We needed some way to not alert on the api service if the patroni
(database) service was burning through the error budget because it's clear if the
database is degraded the api service will end up degraded as well. We used
another feature of Alertmanager called
inhibition
where we can tell Alertmanager to not alert on api if some alerts on patroni
are already firing.

visualization of how inhibit rules work

I've mentioned that all of our SLIs/SLOs are inside of the
metrics-catalog
so it was a natural fit to add dependencies there, and this is exactly what
we did in runbooks!4710. With this
we can specify that an SLI depends on another SLI of a different service which
will automatically create
inhibit_rules
for Alertmanager.

Since inhibit rules could potentially prevent alerting someone, we've used
these sparingly. To avoid creating inhibit rules too broadly, we've implemented
the following restrictions:

  1. An SLI can't depend on an SLI of the same service.
  2. The SLI has to exist for that service.
  3. We only allow equal operations, no regex on SLIs.

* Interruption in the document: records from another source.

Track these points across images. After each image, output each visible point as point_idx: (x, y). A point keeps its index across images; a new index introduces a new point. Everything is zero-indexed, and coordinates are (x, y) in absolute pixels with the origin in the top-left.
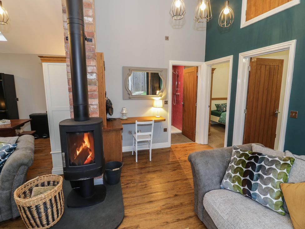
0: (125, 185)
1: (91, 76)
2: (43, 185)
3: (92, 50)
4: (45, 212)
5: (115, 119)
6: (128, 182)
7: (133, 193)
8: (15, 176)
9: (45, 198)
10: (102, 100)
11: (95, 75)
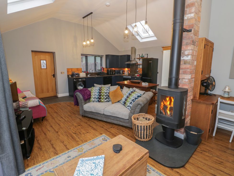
0: (201, 150)
1: (187, 58)
2: (146, 119)
3: (190, 38)
4: (140, 131)
5: (215, 95)
6: (205, 150)
7: (203, 159)
8: (136, 108)
9: (141, 124)
10: (198, 76)
11: (190, 56)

After that it was only a matter of adding the dependsOn on each service for example:

  1. web depends on patroni
  2. api depends on patroni
  3. web-pages depends on api

The web-pages inhibit rule shows a chain of dependencies from web-pages -> api -> patroni, so if patroni is burning through the error budget it will
not page for api and web-pages services anymore!

How it's working

We have been using alert grouping and service dependencies for over a month now, and we have already seen some improvements:

  1. The on-call only gets paged once per service.
  2. When there is a large site-wide outage they only get paged 5-10 times since we have external probes that also alert us.
  3. There is an overall downward trend on pages for the on-call as seen below.